Saved entries
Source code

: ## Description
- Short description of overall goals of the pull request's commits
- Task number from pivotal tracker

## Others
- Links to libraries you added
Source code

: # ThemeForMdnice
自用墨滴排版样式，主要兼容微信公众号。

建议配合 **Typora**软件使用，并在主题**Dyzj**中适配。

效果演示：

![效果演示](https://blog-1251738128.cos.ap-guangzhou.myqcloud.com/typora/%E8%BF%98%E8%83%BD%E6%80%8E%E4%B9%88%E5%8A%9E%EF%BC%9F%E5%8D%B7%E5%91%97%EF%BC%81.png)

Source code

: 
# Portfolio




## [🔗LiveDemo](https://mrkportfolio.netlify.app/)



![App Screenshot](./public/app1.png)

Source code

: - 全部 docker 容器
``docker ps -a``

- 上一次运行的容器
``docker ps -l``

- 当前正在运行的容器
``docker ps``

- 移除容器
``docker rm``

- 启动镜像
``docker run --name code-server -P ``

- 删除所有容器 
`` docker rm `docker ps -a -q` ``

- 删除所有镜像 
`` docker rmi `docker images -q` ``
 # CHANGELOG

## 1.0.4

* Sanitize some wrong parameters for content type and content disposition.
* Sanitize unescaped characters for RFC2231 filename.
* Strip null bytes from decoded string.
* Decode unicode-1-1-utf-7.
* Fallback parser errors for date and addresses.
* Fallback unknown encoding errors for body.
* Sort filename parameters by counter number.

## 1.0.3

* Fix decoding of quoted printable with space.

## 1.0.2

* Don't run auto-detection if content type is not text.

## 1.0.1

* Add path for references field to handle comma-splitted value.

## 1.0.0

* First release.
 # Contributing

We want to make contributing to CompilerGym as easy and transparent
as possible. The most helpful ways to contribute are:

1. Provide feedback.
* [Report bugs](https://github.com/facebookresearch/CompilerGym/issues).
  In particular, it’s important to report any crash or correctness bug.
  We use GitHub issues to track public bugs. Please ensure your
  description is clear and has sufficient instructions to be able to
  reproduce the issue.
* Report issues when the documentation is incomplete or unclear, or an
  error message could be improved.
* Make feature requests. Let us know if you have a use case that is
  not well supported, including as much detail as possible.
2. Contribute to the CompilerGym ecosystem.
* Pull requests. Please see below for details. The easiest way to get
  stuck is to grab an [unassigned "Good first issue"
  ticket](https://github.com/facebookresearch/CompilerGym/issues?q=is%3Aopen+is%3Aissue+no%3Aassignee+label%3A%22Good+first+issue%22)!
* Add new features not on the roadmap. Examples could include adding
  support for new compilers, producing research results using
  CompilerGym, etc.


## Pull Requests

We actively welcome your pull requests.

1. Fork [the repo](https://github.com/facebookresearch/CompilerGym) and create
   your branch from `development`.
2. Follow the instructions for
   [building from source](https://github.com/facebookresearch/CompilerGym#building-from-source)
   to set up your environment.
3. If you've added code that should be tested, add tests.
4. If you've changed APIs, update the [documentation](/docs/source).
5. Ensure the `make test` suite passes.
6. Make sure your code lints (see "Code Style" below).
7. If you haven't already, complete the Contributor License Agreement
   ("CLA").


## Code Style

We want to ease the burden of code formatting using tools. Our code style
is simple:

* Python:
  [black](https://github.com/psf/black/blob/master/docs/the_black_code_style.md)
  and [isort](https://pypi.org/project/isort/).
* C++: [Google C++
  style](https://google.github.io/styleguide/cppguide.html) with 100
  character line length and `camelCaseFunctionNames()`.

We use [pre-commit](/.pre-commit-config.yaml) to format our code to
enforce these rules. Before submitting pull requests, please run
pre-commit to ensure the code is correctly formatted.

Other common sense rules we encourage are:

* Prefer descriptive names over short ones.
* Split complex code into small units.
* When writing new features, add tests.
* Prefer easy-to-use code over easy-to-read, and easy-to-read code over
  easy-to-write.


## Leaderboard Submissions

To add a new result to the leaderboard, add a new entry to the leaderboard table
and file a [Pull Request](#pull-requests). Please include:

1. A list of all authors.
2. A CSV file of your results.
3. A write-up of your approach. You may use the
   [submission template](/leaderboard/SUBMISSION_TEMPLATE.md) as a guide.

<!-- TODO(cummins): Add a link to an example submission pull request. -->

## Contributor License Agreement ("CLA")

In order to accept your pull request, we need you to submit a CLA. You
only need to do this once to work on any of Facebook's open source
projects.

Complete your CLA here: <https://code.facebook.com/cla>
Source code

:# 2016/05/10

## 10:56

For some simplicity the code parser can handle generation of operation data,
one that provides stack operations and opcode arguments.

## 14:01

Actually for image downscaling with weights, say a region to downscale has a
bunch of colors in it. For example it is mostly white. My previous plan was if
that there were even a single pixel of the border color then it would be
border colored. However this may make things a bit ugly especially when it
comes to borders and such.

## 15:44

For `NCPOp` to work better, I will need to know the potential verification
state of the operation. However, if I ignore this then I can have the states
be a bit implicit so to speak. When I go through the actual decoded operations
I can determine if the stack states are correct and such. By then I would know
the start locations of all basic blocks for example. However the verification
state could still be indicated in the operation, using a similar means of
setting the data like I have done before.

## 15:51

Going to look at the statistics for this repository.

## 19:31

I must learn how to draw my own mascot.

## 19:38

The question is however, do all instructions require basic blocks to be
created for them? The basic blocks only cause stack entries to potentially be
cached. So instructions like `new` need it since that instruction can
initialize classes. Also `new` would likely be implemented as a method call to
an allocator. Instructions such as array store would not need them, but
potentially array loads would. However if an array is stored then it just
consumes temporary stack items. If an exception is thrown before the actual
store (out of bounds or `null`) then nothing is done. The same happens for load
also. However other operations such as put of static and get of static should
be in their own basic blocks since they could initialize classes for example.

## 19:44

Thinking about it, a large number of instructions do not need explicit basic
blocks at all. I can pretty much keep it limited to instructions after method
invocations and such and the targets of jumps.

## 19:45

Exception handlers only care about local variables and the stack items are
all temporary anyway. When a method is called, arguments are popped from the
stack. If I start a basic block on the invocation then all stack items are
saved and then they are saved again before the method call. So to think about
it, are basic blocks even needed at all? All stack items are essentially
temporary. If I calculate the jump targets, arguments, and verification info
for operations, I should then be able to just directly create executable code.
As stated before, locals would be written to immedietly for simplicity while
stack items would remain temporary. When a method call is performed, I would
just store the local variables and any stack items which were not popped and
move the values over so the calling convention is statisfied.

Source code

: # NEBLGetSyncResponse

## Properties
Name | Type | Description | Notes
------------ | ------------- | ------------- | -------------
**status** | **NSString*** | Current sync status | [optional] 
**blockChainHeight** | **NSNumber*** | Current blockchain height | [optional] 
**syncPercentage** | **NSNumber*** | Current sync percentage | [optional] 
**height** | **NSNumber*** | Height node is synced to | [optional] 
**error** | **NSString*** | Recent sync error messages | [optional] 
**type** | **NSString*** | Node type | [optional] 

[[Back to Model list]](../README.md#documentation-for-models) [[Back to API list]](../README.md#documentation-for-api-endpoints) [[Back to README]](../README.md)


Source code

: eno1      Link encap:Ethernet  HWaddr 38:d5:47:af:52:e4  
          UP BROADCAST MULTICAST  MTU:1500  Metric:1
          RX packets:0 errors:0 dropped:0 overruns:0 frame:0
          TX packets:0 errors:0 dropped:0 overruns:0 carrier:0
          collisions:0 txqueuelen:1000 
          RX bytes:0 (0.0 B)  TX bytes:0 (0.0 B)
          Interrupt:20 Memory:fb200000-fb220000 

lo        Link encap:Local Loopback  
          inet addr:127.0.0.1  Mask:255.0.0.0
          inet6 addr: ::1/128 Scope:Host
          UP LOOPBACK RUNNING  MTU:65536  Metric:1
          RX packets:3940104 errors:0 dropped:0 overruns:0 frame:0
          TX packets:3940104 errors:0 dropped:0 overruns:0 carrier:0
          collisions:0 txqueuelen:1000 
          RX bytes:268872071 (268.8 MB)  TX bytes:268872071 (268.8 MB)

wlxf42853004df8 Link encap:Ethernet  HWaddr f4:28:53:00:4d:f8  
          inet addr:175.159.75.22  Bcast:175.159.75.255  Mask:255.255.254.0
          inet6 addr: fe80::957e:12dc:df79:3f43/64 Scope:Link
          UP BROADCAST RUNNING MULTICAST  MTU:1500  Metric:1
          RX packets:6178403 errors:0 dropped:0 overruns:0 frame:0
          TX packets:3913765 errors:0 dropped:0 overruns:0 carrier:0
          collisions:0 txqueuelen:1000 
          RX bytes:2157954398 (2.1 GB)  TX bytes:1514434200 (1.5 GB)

WHAT IS NEEDED:
Write down, word for word, the lines above from the one containing "features, add tests." through the one containing "state of the", both ends included.

REPLY TO THE TASK:
* When writing new features, add tests.
* Prefer easy-to-use code over easy-to-read, and easy-to-read code over
  easy-to-write.


## Leaderboard Submissions

To add a new result to the leaderboard, add a new entry to the leaderboard table
and file a [Pull Request](#pull-requests). Please include:

1. A list of all authors.
2. A CSV file of your results.
3. A write-up of your approach. You may use the
   [submission template](/leaderboard/SUBMISSION_TEMPLATE.md) as a guide.

<!-- TODO(cummins): Add a link to an example submission pull request. -->

## Contributor License Agreement ("CLA")

In order to accept your pull request, we need you to submit a CLA. You
only need to do this once to work on any of Facebook's open source
projects.

Complete your CLA here: <https://code.facebook.com/cla>
Source code

:# 2016/05/10

## 10:56

For some simplicity the code parser can handle generation of operation data,
one that provides stack operations and opcode arguments.

## 14:01

Actually for image downscaling with weights, say a region to downscale has a
bunch of colors in it. For example it is mostly white. My previous plan was if
that there were even a single pixel of the border color then it would be
border colored. However this may make things a bit ugly especially when it
comes to borders and such.

## 15:44

For `NCPOp` to work better, I will need to know the potential verification
state of the operation. However, if I ignore this then I can have the states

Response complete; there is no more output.